In “A Report Followed by a Remonstrance” the ethical pre-teens see an exhibition of 100 Monochromatic artists from around the world, which they don’t much like. Nor they do like the art teacher’s racial slur on their guest student from Pretoria, their one black student. “Mrs. Eynon had taught us / Space and Time, Composition and Color, / but what about Black and White?”

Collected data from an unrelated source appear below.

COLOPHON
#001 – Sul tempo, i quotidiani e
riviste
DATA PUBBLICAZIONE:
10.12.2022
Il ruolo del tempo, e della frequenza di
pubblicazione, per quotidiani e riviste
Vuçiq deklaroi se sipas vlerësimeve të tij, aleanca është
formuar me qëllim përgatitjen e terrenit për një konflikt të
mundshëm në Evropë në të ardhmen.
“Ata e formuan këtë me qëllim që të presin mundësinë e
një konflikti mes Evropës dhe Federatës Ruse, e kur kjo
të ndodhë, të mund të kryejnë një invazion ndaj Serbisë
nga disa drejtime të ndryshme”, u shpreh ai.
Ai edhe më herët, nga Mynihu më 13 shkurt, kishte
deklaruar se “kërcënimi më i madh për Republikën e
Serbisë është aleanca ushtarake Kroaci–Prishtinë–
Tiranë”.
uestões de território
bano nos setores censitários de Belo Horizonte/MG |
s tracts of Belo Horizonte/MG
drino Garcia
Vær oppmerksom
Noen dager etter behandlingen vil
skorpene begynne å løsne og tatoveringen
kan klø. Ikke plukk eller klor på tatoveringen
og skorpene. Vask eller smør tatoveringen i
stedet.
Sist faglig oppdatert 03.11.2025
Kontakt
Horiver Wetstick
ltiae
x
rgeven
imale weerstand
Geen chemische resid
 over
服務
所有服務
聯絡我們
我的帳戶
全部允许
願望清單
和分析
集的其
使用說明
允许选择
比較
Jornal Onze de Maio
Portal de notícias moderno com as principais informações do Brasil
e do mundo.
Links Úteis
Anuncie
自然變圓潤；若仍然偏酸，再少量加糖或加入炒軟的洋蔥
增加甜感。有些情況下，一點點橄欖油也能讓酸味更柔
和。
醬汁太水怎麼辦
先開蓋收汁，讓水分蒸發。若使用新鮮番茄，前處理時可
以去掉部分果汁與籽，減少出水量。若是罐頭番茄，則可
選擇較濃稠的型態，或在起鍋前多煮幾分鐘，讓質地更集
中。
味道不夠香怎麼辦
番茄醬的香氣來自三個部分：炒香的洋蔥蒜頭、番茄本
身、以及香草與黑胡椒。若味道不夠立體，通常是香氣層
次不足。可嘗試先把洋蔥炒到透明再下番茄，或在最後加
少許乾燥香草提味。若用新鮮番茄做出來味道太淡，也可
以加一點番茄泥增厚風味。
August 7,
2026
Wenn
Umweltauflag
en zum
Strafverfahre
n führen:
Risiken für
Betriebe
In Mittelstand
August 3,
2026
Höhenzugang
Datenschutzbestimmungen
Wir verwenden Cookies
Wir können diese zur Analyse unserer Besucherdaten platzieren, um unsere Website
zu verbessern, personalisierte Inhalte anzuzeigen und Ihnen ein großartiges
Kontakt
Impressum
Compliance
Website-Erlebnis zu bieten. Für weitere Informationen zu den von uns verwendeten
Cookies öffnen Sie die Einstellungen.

 Finally they learn about literature and life and to make distinctions between them. Miss Husband sends them to the stacks of the Park School library, where they first understand that they must “dig awfully deep / for what we didn’t know we were looking for.” In this case (“E Pluribus Unum”) about an author with a double life: dog-hater Charles Dodgson / Lewis Carroll, who populates the Alice books with rabbits, mock turtles, caterpillars, oysters, dormice, and other small creatures:

Maybe that’s the true allure

of libraries–lighting on

a proper author’s scandalous life

right next to the official version.

Out of the mouths of these youngsters come the techniques and pyrotechnics of Richard Howard’s adultstyle. Never before in his poetry has Richard Howard expressed himself, his entire enterprise, so plainly, so forthrightly.

Questions to consider:

  1. The excerpts I have chosen, as well as the poems in A Progressive Education are in syllabics rather than “received forms.” To what effect is this done?
  2. How much familiarity do you have with the subjects of Untitled Subjects? Would not knowing “send you to the stacks” or lead you to putting down the book?
  3.  Howard writes many ekphrastic poem. Do his descriptions of the art works allow you to see them? Would you go to the works or lives of the artists to assist your appreciation?
  4.  How are the poems in A Progressive Education different from the rest of Howard’s poems–stylistically, in other ways?
  5.  Is Howard a tragedian? a comedian? Something else?